Der Schnitzturm in Stansstad (la Schnitzturm de Stansstad), gravure de 1780.
Der Schnitzturm in Stansstad (la Schnitzturm de Stansstad), gravure de 1780.
Musée national suisse

La forteresse du lac

Comment se protéger de ses ennemis? Un noble du Moyen Âge qui s’était posé la question a trouvé la réponse au lac des Quatre-Cantons: grâce à l’eau. Il a fait construire une forteresse dont trois côtés donnaient sur le lac.

Benedikt Meyer

Benedikt Meyer

Benedikt Meyer est historien et écrivain.

Au cours de l’hiver 1319, un noble, qui était sans doute comte et que l’on appellera Werner, se trouvait à Stansstad, au bord du lac des Quatre-Cantons. Depuis cet endroit, on apercevait peut-être quelques murs et tours de Lucerne, au loin. Mais, à Stansstad, les sujets du comte étaient occupés à enfoncer des pieux dans le lac. L’eau était alors à un niveau exceptionnellement bas, ce qui a permis la mise en place de trois rangées de pieux entourant la Schnitzturm, la tour de Stansstad. C’est dans cette tour, qui faisait partie d’une petite forteresse dont trois côtés donnaient directement sur le lac, que Werner avait élu domicile. La forteresse était presque imprenable par la voie terrestre et, au printemps, lorsque le lac revenait à son niveau habituel, les attaquants se heurtaient aux pieux fichés dans l’eau qui composaient une palissade de deux mètres environ. Werner avait le titre de Reichsvogt, c’est-à-dire de bailli impérial, de la Vogtei correspondant aux trois cantons primitifs de la Suisse. Et s’il a fait protéger sa forteresse et le petit port de commerce de Stansstad de la sorte, c’est que les temps étaient peu sûrs, et que les attaques pouvaient venir aussi bien des territoires habsbourgeois que de Lucerne.

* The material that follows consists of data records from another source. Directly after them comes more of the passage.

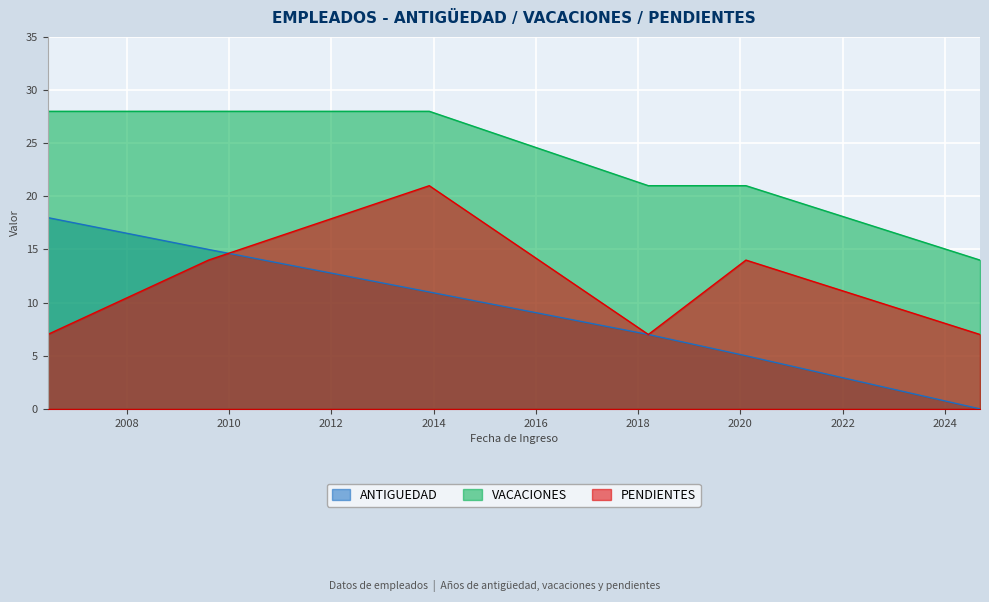

True or false: PENDIENTES and VACACIONES intersect in this chart.

False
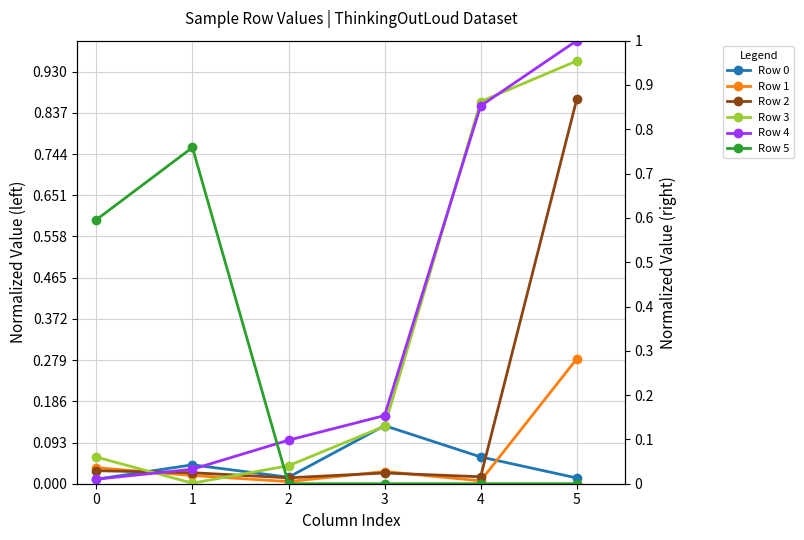

What is the sum of the Row 5 values at 1 and 0?

1.4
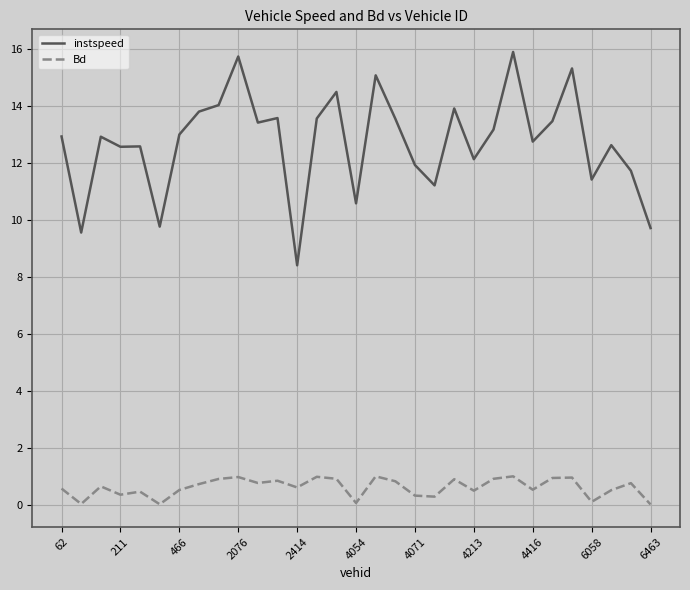

Which series has the widest spread of values?

instspeed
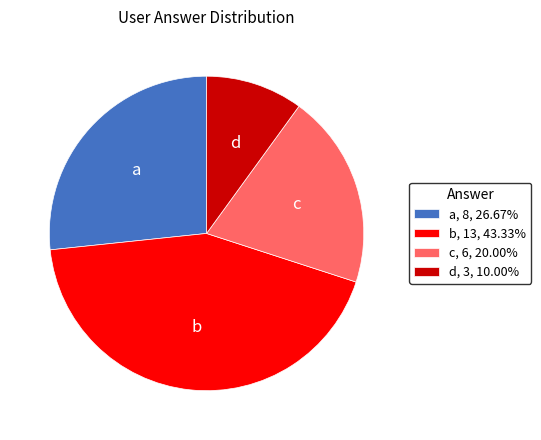

Rank the categories by value from lowest to highest.

d, c, a, b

Gravure représentant la défense de la tour de garde de Stansstad.
Musée national suisse

Werner von Homberg à cheval dans un tableau représentant la bataille de Soncino.
Bibliothèque de l’université d’Heidelberg

Werner s’appelait-il vraiment ainsi? Est-ce qu’il a pu s’agir de Werner von Homberg, un Minnesänger de l’époque, qui composait et interprétait des poèmes d’amour courtois? Habitait-il vraiment dans la Schnitzturm, au bord du lac? Etait-il réellement comte et bailli impérial? Nous n’en savons rien. Même l’origine du nom Schnitzturm nous est inconnue. Nous savons que le bâtiment, et certains éléments non conservés du complexe, datent du début du XIVe siècle. Et nous savons que ce site était protégé du côté du lac par trois palissades, car on a dénombré environ 4500 vestiges de pieux dans le fond du lac. La forteresse est toutefois rapidement devenue obsolète: avec les victoires contre les Habsbourg et l’adhésion de Lucerne à la Confédération, la probabilité d’une attaque s’est réduite peu à peu.

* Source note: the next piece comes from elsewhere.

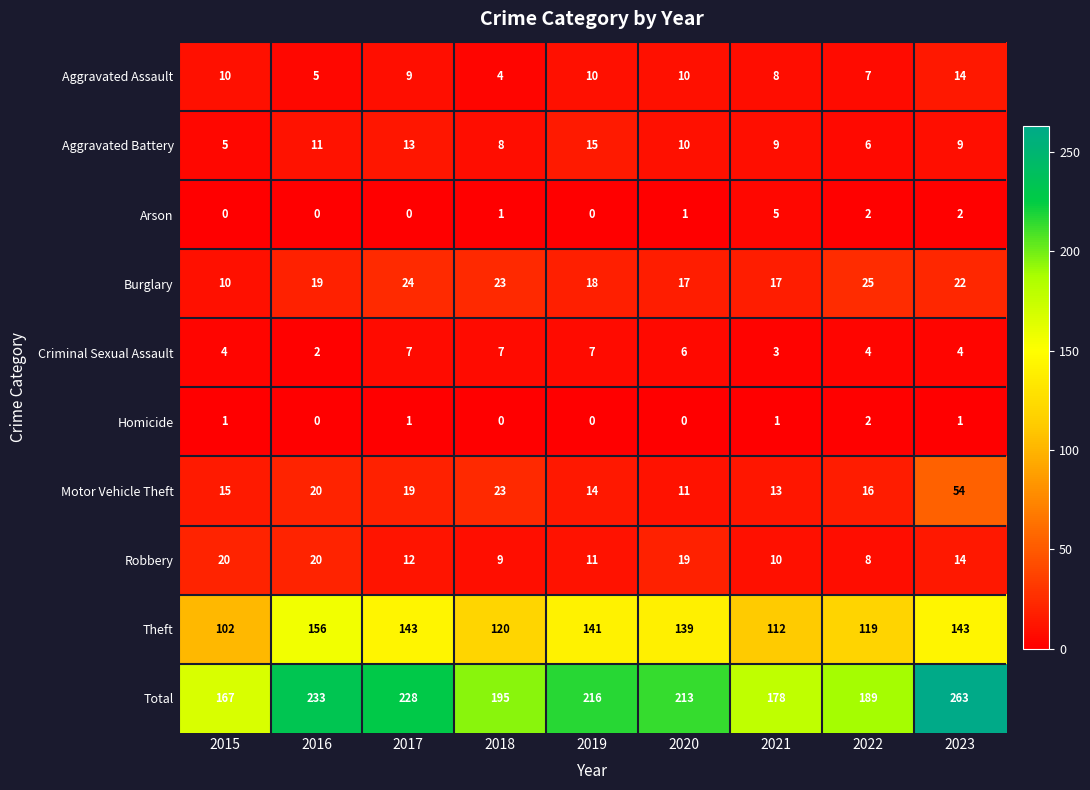

Which series changed the most between 2017 and 2022?

Total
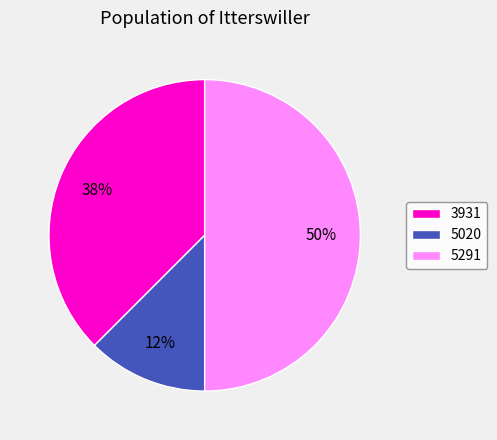

To the nearest percent, what percentage of the pie is 5291?

50%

La situation a changé quelques siècles plus tard: lors de l’invasion française en 1798, les Nidwaldiens et les Bernois ont été les seuls à organiser une résistance digne de ce nom. Les palissades ont été de nouveau dressées et la forteresse a permis de repousser le premier assaut des Français. L’armée révolutionnaire a toutefois fini par prendre Stansstad, et a pillé et incendié la ville, y compris la Schnitzturm.